Exercise description
Please condense the paragraph in the hearing transcript that begins "Second, the United States has" into a short bulleted list that keeps its main facts.

Extracted text
* * * * *

SCIUTTO: John Harwood, the president on the attack against Dr. Bright in advance of his testimony, using a charge he's used frequently before of critics of the president, the administration. He said he's disgruntled, calls it a so-called whistleblower complaint. What's behind this?

JOHN HARWOOD, CNN WHITE HOUSE CORRESPONDENT: He also says, Jim, nobody liked him, nobody respected him. This is the caliber of insult the president uses. Look, he is trying to discredit the idea, which overlaps with the way he has tried to discredit Anthony FaucI's recommendations, that he's been behind the curve on this, that he was touting a false hope with hydroxychloroquine, which studies have increasingly suggested, not proven, but suggested was a false hope.

And Rick Bright was sort of dramatizing in much more stark language than Anthony Fauci would use that complaint, the idea that the president is turning past public health authorities and looking for -- at other considerations, political considerations, economic considerations to override public health considerations, and that's something that's, so far, the American public has sided with Fauci and the public health over the president.

You see in our surveys that the vast majority of people do not trust the president on this score (ph). They do trust Fauci. There are partisan splits there. Republicans have a different view. But in the main, this is something that the president is on the short side of.

HARLOW: John Harwood, thanks.

Manu, let's listen in as this hearing gets underway.

REP. ANNA ESHOO (D-CA): Pardon me? I already recognized myself but I'll recognize you afterward.

I never thought I would be holding, or that we would be holding a hearing under these sad circumstances, but I think it's a necessary one. Our country is in pain. Americans are afraid, they're sick, they're hungry and jobless. And over 80,000 souls have been lost. And the government that was supposed to protect them has failed.

There are heroes, and they have risen. Extraordinary, ordinary Americans showing courage, compassion and a sense of self-sacrifice and duty beyond what could have or should have been asked of them.


Regular Americans have risen when their leaders have not.

We are the greatest country on Earth and yet we have the most cases and the most deaths from COVID-19 of any nation in the world. Why? First is the inept, ineffective and extremely late effort to respond to what was clear to many scientists and public health experts in January. That basic delay cost precious lives and is continuing to cost lives. We can't have a system where the price paid is unconscionable. Mothers losing daughters, daughters losing fathers because of incompetence, denial, delay and a disorganized response.

Frankly, I'm tired of those who bear the responsibility accepting none of it while deflecting blame on others. The previous administration, the World Health Organization, the Wuhan lab, anywhere but where the blame belongs.

Second, the United States has and remains dangerously dependent on foreign countries for our supply of critical life-saving drugs and life-saving equipment, masks, gloves, PPE and ventilators. As a result, we can't treat our own people without relying on China and others to supply us. We can't outfit our first responders, our hospital workers, our nurses, our doctors. We can't care for our own nation in crisis. This surely is a national security issue.

I want to thank the gentlewoman from Indiana, Ms. Brooks, for her bipartisan work with me to address the drug supply chain issue as well as other members on a bipartisan basis for their legislation on those issues as well.

* * * * *

Data excerpts
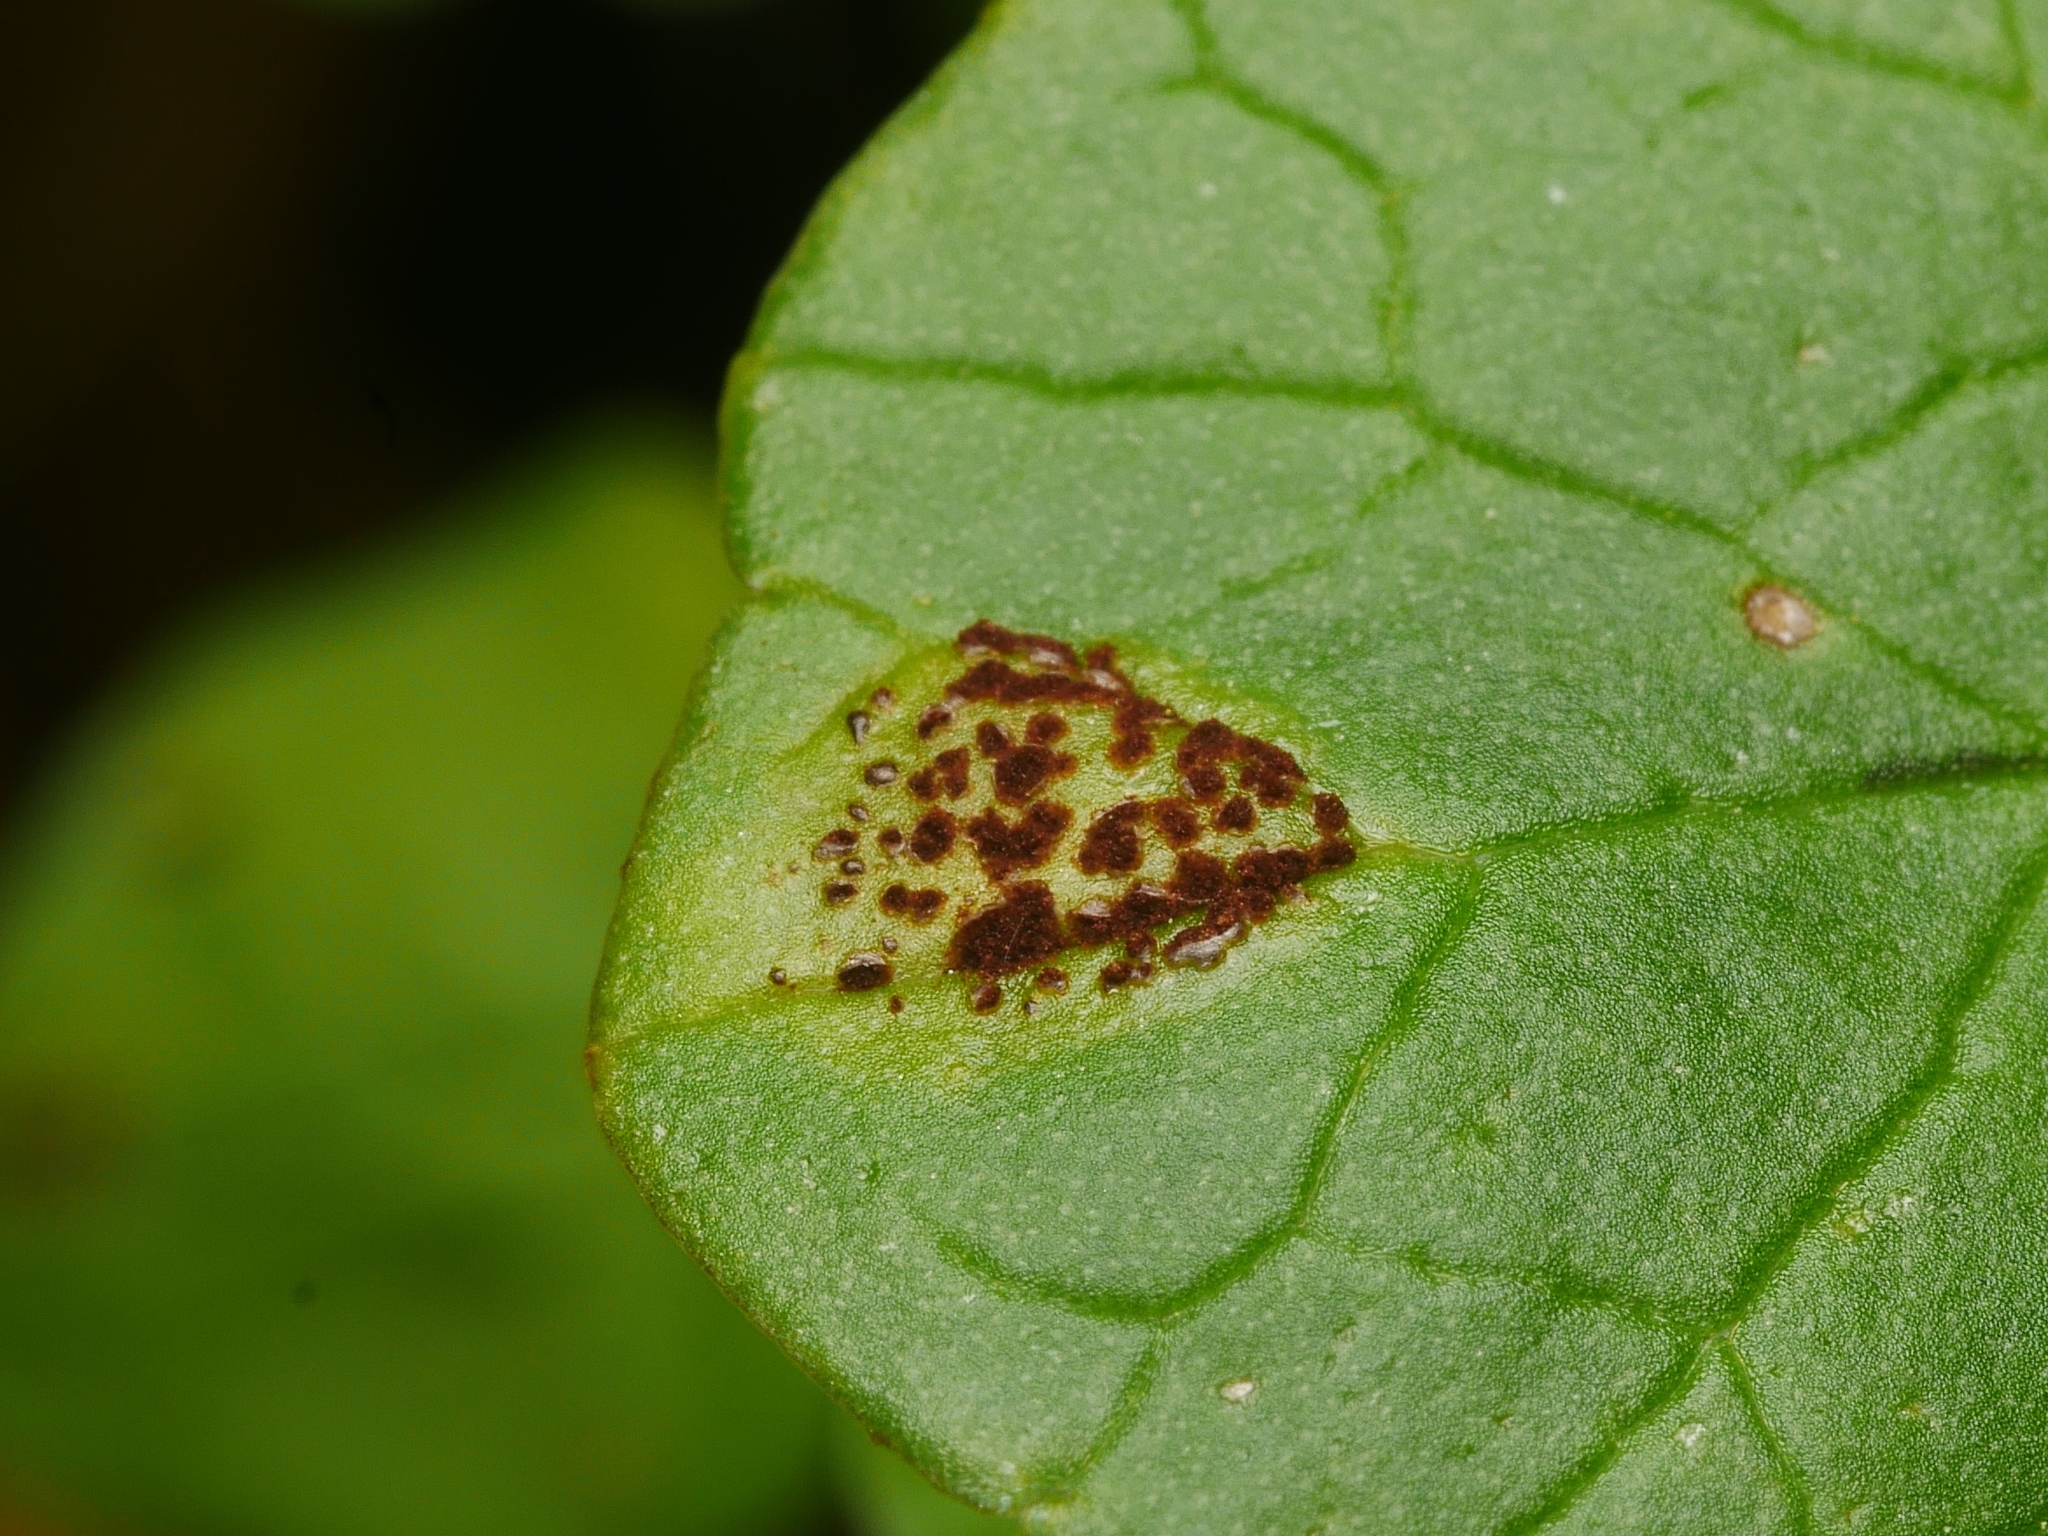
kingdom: Fungi
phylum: Basidiomycota
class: Pucciniomycetes
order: Pucciniales
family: Pucciniaceae
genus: Uromyces
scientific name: Uromyces ficariae
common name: Bitter chocolate rust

* * * * *

Exercise result
- The United States is dangerously dependent on foreign countries for critical life-saving drugs and equipment, including masks, gloves, PPE and ventilators.
- Because of this, the country can't treat its own people without relying on China and others for supplies.
- It can't outfit its first responders, hospital workers, nurses and doctors, or care for the nation in crisis.
- This is a national security issue.